Estos días estamos viviendo el sorteo por antonomasia de la Lotería Nacional; es el conocido como Sorteo de Navidad, que se efectúa siempre el 22 de diciembre, y que para la gran mayoría de los ciudadanos supone el día De la Salud, porque a hoy, con la lógica decepción, suele decirse: "Bueno; salud que tengamos".

Pero, desde la redacción de los periódicos, siempre ha sido anecdótico el sistema cómo se lograba disponer cuanto antes de la lista de los premios, para poder ofrecerla a los lectores.

Al oído. Durante muchos años, se ofrecía una primera lista "tomada al oído" -así se advertía por escrito-; es decir, que un amanuense, junto al aparato de radio, iba tomando nota de los números y de los premios. Claro, existía el riesgo de un error auditivo, pero como se advertía, al siguiente día, cuando ya se publicaba la lista oficial llegada por correo, todo quedaba aclarado.

El motorista. Ya en la década de los cincuenta, se adoptó un sistema rudimentario, pero que dio resultado; y es que entre los tres periódicos de Valencia -dos matutinos y uno de tarde- se contrataba a un experto motorista, que viajaba a Madrid, recogía copias de la lista oficial, e iniciaba rápidamente un arriesgado regreso, por aquella carretera que aún recordaba al conde de Guadalhorce y que atravesaba pueblos y las cuestas de Contreras. Pero el documento oficial llegaba a tiempo de ser publicado.

Llegó el teléfoto. El gran descubrimiento se produjo ya en el arranque de la década de los sesenta; quien esto firma era entonces redactor de Levante, y el director, el inolvidable Adolfo Cámara, nos fue mostrando cómo llegaban por vía telefónica las fotografías que antes enviaban las agencias por mensajeros. Y así llegó, por primera vez, la "lista oficial" de la Lotería.

Las tijeras hicieron el fallo. Pero, claro, la forma en que llegaba esa lista no se correspondía con las columnas del periódico, y hubo que recortar para acoplar los números a las páginas. Y, ¡ay!, las tijeras hicieron el fallo, y se perdieron unos pocos números, que fueron a la papelera.

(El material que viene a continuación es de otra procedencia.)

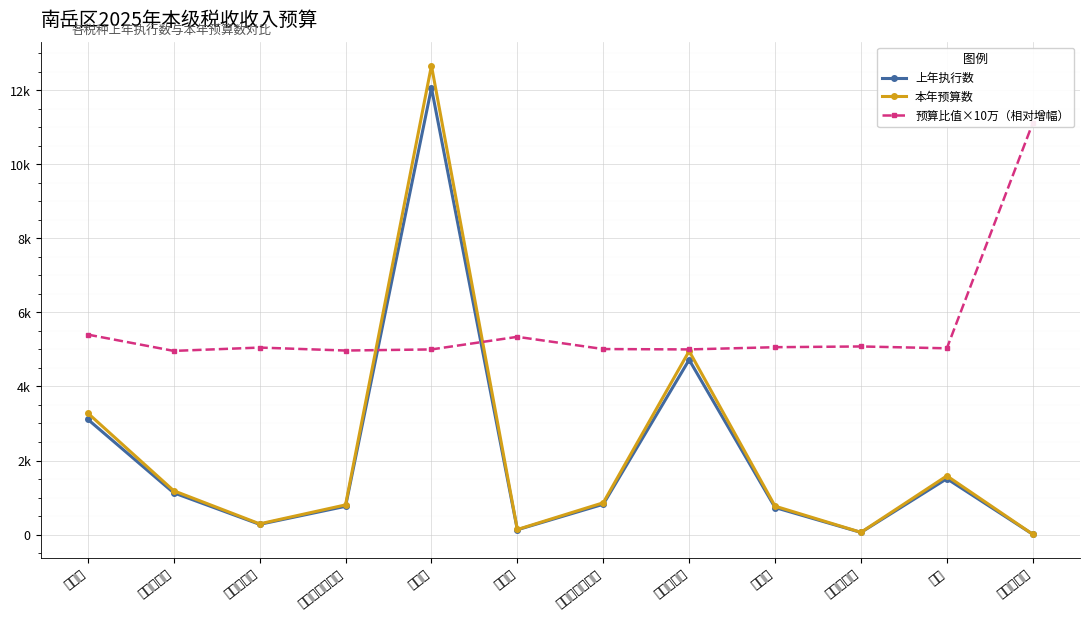

What position from the left is 企业所得税?

2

Y los afortunados que no encontraron allí su premio, pero se enteraron que habían sido agraciados, efectuaron su protesta y reclamación. Y el periódico reconoció su responsabilidad, y dijo que les abonaría lo perdido.

Naturalmente; para evitar que algún avispado quisiera cobrar lo que no le correspondía, no se publicó el error hasta que terminó el plazo de reclamaciones; y a los perjudicados se les pagó su premio, y aquí paz y allá gloria. Pero la anécdota quedó, para ser recordada ahora, medio siglo después.